#### TASK
Copy every line of text in the entries below without any changes, and omit the pictures from your answer.

Text extracted from each page
-------

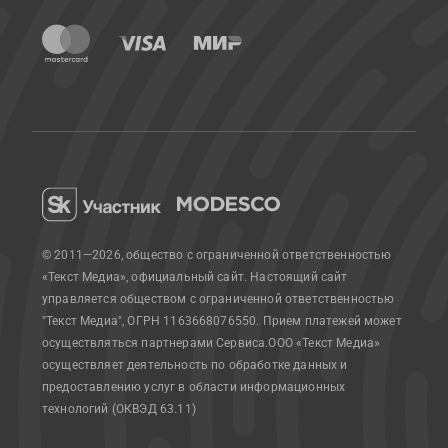
© 2011—2026, общество с ограниченной ответственностью
«Текст Медиа», официальный сайт.
Настоящий сайт
управляется обществом с ограниченной ответственностью
"Текст Медиа", ОГРН 1163668076550. Прием платежей может
осуществляться партнерами Сервиса.
ООО «Текст Медиа»
осуществляет деятельность по обработке данных и
предоставлению услуг в области информационных
технологий (ОКВЭД 63.11)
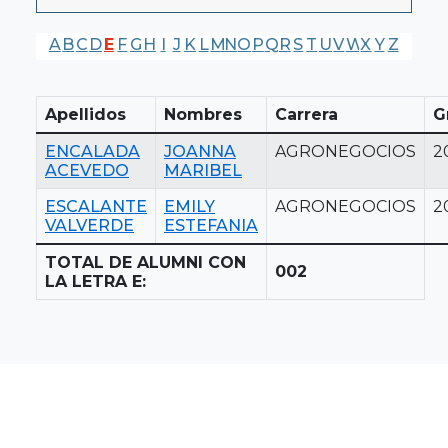
A
B
C
D
E
F
G
H
I
J
K
L
M
N
O
P
Q
R
S
T
U
V
W
X
Y
Z
Apellidos
Nombres
Carrera
G
ENCALADA
JOANNA
AGRONEGOCIOS
2
ACEVEDO
MARIBEL
ESCALANTE
EMILY
AGRONEGOCIOS
2
VALVERDE
ESTEFANIA
TOTAL DE ALUMNI CON
002
LA LETRA E:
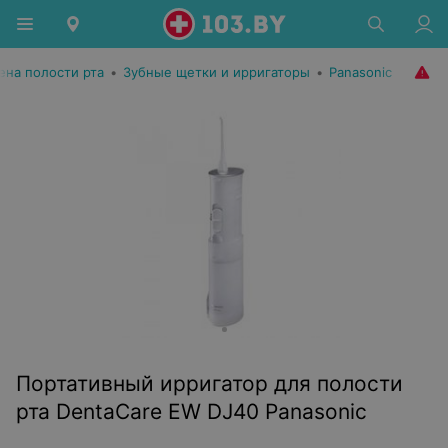
ена полости рта
•
Зубные щетки и ирригаторы
•
Panasonic
Портативный ирригатор для полости
рта DentaCare EW DJ40 Panasonic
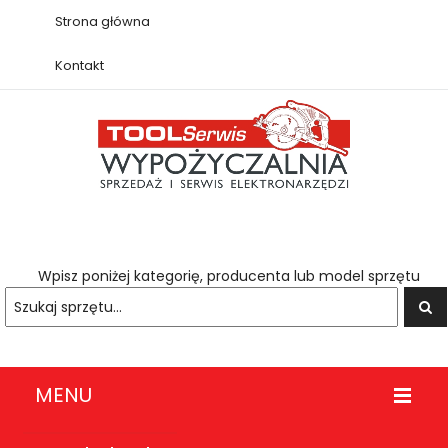
Strona główna
Kontakt
Wpisz poniżej kategorię, producenta lub model sprzętu
MENU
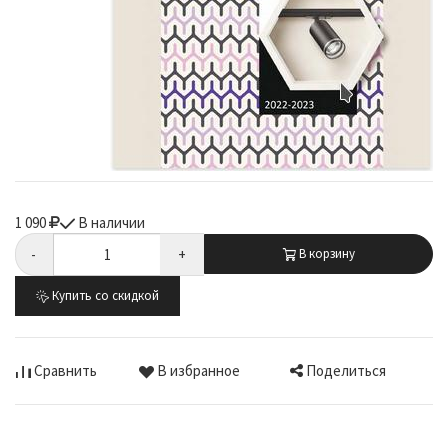
1 090
В наличии
-
+
В корзину
Купить со скидкой
Поделиться
Сравнить
В избранное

-------

#### RESULT FOR THIS TASK
© 2011—2026, общество с ограниченной ответственностью
«Текст Медиа», официальный сайт.
Настоящий сайт
управляется обществом с ограниченной ответственностью
"Текст Медиа", ОГРН 1163668076550. Прием платежей может
осуществляться партнерами Сервиса.
ООО «Текст Медиа»
осуществляет деятельность по обработке данных и
предоставлению услуг в области информационных
технологий (ОКВЭД 63.11)
A
B
C
D
E
F
G
H
I
J
K
L
M
N
O
P
Q
R
S
T
U
V
W
X
Y
Z
Apellidos
Nombres
Carrera
G
ENCALADA
JOANNA
AGRONEGOCIOS
2
ACEVEDO
MARIBEL
ESCALANTE
EMILY
AGRONEGOCIOS
2
VALVERDE
ESTEFANIA
TOTAL DE ALUMNI CON
002
LA LETRA E:
ена полости рта
•
Зубные щетки и ирригаторы
•
Panasonic
Портативный ирригатор для полости
рта DentaCare EW DJ40 Panasonic
Strona główna
Kontakt
Wpisz poniżej kategorię, producenta lub model sprzętu
MENU
1 090
В наличии
-
+
В корзину
Купить со скидкой
Поделиться
Сравнить
В избранное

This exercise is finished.